Page extract
=-=-=-=-=

[llvm-branch-commits] [llvm] [ConstantTime] Native ct.select support for ARM64 (PR #166706)
Julius Alexandre via llvm-branch-commits
llvm-branch-commits at lists.llvm.org
Sat Dec 6 22:06:41 PST 2025
https://github.com/wizardengineer updated https://github.com/llvm/llvm-project/pull/166706
>From a709071b6b356df84b4579cd09ee32e7895e1b5a Mon Sep 17 00:00:00 2001
From: wizardengineer <juliuswoosebert at gmail.com>
Date: Wed, 5 Nov 2025 17:09:45 -0500
Subject: [PATCH] [LLVM][AArch64] Add native ct.select support for ARM64
This patch implements architecture-specific lowering for ct.select on AArch64
using CSEL (conditional select) instructions for constant-time selection.

=-=-=-=-=

Dataset entries:
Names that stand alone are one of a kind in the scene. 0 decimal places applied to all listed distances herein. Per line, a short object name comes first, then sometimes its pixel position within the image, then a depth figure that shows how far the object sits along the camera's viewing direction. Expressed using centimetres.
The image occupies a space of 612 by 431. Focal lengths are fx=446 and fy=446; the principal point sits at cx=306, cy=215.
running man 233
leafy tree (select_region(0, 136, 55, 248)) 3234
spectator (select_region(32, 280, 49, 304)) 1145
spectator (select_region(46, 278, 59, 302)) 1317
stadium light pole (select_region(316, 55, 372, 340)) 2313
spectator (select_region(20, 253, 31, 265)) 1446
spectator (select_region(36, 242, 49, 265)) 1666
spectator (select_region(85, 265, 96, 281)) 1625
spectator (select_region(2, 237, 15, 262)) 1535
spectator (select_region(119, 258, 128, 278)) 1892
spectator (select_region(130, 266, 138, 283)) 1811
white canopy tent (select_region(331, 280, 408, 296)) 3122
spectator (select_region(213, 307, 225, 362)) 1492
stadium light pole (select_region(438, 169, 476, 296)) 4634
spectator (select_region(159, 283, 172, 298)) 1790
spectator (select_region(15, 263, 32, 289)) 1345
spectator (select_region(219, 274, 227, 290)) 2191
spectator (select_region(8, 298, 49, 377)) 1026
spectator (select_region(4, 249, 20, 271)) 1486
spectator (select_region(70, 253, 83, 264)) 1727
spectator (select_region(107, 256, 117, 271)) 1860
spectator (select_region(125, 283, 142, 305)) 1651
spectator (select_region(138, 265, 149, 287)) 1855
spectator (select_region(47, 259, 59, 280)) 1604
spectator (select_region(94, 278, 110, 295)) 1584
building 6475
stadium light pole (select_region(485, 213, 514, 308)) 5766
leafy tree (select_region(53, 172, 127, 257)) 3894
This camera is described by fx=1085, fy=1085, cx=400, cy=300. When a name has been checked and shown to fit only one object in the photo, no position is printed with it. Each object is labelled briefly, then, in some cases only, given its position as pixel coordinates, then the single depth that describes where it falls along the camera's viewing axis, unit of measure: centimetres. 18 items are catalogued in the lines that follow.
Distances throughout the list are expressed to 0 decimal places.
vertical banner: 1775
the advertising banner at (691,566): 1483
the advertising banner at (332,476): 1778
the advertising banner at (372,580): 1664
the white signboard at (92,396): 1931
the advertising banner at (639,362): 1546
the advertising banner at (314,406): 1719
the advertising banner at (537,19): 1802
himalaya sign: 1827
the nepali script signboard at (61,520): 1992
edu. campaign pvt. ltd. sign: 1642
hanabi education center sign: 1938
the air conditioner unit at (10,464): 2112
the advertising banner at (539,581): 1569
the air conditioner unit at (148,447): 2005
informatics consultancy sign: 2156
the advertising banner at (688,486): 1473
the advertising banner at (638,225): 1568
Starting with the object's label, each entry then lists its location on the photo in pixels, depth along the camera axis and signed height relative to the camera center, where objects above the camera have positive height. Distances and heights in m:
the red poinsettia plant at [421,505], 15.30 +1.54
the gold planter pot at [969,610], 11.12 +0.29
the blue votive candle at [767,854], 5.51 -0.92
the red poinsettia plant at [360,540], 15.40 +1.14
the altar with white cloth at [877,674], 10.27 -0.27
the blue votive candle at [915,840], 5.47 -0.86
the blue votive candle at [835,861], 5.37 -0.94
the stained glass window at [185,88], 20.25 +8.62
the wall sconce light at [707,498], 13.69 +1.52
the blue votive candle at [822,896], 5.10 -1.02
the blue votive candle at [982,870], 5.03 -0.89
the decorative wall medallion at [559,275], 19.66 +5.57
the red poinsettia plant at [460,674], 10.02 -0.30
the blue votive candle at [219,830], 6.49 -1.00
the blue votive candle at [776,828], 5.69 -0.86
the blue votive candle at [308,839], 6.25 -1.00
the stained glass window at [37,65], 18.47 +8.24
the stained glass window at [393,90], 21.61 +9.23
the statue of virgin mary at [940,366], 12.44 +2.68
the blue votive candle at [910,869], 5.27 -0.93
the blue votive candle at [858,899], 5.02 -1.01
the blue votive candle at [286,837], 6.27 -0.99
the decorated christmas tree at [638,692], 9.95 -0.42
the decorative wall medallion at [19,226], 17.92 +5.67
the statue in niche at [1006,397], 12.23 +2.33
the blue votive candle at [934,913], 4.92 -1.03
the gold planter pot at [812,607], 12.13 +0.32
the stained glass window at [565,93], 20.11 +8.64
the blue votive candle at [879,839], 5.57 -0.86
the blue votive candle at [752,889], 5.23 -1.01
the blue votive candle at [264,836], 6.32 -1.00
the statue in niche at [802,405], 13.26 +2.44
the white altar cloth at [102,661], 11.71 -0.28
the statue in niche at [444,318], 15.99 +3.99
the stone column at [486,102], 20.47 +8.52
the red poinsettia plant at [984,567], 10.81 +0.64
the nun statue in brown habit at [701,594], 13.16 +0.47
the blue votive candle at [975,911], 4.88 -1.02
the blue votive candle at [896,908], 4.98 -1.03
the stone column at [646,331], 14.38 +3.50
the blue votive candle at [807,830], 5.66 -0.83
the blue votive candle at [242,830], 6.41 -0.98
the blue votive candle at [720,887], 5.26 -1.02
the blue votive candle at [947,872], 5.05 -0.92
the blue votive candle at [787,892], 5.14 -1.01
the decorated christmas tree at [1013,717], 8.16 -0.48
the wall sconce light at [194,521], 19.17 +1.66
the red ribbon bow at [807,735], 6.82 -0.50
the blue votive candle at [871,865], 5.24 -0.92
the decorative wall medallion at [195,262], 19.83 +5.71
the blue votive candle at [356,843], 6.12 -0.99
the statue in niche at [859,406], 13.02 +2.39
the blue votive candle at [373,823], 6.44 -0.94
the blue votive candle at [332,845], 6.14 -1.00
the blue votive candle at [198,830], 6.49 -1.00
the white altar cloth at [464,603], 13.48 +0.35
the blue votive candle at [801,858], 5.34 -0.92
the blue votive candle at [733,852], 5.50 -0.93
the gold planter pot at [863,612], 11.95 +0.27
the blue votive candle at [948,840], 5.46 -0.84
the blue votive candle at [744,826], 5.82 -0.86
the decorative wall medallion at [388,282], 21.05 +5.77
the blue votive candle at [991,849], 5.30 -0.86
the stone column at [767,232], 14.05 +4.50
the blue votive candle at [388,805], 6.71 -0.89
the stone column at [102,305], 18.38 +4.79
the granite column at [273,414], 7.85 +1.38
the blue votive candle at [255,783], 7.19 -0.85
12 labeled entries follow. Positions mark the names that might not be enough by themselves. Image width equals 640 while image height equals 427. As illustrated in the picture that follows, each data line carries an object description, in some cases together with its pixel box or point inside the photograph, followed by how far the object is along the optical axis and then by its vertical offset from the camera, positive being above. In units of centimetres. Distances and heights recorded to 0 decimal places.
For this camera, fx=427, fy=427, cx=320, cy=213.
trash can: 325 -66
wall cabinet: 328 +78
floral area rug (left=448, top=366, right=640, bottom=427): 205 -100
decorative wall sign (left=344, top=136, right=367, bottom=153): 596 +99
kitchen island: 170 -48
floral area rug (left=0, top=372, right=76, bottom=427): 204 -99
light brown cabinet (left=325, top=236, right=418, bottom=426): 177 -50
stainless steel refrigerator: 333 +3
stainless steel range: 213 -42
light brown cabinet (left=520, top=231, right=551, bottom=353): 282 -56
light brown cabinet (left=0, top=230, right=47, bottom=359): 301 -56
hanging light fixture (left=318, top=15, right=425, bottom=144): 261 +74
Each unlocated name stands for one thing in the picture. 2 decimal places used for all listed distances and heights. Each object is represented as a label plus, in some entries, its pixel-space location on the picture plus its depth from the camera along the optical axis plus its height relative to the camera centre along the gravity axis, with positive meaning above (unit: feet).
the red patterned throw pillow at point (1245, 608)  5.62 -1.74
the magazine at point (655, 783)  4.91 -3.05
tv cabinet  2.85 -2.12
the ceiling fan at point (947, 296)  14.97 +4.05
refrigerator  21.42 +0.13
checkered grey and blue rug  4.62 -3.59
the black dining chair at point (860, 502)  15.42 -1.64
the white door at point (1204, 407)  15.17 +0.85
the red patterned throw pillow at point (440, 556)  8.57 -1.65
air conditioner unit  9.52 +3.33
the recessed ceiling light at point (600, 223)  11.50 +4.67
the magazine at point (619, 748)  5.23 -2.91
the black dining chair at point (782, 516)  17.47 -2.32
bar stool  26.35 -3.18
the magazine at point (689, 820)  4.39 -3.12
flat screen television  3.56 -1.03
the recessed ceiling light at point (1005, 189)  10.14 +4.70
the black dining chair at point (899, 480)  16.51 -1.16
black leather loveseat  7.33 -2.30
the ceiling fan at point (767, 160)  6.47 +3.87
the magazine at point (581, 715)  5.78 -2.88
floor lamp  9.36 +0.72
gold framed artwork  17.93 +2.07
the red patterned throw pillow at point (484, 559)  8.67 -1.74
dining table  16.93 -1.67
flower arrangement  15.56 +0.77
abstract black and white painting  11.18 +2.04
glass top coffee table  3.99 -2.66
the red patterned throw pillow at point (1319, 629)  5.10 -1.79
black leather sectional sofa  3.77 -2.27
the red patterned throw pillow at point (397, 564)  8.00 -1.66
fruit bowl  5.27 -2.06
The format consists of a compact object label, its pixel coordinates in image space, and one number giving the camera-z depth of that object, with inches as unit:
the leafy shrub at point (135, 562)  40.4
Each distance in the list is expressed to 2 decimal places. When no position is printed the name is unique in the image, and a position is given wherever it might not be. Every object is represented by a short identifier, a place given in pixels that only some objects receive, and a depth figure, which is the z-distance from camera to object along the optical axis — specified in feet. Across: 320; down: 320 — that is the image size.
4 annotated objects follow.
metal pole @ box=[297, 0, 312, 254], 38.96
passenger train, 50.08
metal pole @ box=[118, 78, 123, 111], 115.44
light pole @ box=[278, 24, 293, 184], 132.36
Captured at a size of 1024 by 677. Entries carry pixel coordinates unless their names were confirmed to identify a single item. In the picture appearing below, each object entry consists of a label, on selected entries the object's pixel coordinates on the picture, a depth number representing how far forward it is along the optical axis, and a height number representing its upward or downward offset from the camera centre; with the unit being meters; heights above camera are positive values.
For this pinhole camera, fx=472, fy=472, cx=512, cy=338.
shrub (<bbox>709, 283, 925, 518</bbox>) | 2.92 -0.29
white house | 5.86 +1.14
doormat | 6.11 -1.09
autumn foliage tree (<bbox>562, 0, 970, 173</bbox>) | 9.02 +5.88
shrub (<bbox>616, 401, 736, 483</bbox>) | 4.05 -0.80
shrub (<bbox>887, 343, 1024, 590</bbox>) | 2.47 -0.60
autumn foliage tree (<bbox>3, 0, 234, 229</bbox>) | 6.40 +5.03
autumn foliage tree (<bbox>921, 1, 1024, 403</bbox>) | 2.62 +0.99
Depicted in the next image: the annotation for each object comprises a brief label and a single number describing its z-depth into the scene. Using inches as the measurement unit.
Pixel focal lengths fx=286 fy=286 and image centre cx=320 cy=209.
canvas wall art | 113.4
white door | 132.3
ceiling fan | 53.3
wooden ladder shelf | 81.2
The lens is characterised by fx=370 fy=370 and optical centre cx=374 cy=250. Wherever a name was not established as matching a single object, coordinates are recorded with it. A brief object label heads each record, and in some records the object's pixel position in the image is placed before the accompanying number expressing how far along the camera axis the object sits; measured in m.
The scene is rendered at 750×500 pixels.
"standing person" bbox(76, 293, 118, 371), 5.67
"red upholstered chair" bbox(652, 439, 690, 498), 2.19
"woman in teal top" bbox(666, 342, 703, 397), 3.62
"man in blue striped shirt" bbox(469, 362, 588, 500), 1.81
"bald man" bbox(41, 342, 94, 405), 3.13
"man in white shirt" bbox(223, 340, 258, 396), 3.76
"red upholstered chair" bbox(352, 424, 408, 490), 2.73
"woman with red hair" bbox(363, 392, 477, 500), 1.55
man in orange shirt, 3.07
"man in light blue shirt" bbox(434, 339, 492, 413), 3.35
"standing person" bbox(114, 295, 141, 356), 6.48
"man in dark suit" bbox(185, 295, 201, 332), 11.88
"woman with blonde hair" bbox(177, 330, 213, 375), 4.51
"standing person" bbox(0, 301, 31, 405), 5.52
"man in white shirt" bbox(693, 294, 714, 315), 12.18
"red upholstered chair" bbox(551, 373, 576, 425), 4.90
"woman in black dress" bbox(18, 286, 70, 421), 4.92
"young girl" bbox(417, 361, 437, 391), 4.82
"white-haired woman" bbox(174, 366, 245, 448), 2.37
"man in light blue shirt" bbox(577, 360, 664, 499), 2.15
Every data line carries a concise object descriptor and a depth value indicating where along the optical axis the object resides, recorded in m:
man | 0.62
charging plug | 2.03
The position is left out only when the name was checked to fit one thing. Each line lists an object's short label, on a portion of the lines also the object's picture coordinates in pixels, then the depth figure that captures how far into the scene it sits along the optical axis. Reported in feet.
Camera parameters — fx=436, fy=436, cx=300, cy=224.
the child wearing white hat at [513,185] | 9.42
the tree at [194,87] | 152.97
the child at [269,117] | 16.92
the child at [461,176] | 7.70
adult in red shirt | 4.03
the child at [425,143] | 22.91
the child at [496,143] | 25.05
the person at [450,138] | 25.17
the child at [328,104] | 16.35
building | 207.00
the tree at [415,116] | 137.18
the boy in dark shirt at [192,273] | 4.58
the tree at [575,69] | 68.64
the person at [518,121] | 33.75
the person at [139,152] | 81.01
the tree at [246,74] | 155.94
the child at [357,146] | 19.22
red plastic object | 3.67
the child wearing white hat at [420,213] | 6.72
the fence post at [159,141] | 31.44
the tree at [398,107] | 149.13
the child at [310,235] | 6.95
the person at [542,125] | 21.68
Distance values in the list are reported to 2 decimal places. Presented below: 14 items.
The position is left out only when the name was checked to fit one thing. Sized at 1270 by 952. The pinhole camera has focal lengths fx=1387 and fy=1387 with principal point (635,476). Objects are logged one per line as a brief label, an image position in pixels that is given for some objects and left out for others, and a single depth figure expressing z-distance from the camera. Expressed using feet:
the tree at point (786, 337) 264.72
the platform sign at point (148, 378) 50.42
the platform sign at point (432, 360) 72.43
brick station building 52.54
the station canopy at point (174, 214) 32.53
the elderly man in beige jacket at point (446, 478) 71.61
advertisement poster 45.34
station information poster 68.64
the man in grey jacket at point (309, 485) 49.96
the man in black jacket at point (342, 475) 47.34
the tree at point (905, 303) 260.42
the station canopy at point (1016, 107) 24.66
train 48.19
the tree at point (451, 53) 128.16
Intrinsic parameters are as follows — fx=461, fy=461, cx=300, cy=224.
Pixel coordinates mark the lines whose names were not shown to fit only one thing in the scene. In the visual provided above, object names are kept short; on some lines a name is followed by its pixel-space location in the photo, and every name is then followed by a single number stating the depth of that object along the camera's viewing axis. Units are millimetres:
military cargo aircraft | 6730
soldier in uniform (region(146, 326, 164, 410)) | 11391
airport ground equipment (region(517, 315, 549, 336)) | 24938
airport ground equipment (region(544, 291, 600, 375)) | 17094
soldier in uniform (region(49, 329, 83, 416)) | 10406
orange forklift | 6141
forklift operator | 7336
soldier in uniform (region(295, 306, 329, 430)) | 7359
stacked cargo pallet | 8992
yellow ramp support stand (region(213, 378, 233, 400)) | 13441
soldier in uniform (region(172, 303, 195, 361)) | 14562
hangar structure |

=-=-=-=-=

Supply the next part of the patch email on native ct.select support for ARM64, picking up after its last sentence. The records are separate material and have no connection to the patch email.

Answer for this exercise
Implementation details:
- Uses CSEL family of instructions for scalar integer types
- Uses FCSEL for floating-point types (F16, BF16, F32, F64)
- Post-RA MC lowering to convert pseudo-instructions to real CSEL/FCSEL
- Handles vector types appropriately
- Comprehensive test coverage for AArch64
The implementation includes:
- ISelLowering: Custom lowering to CTSELECT pseudo-instructions
- InstrInfo: Pseudo-instruction definitions and patterns
- MCInstLower: Post-RA lowering of pseudo-instructions to actual CSEL/FCSEL
- Proper handling of condition codes for constant-time guarantees
---
.../Target/AArch64/AArch64ISelLowering.cpp | 56 +++++++
llvm/lib/Target/AArch64/AArch64ISelLowering.h | 11 ++
llvm/lib/Target/AArch64/AArch64InstrInfo.cpp | 39 ++++-
llvm/lib/Target/AArch64/AArch64InstrInfo.td | 40 +++++
.../lib/Target/AArch64/AArch64MCInstLower.cpp | 18 +++
llvm/test/CodeGen/AArch64/ctselect.ll | 153 ++++++++++++++++++
6 files changed, 313 insertions(+), 4 deletions(-)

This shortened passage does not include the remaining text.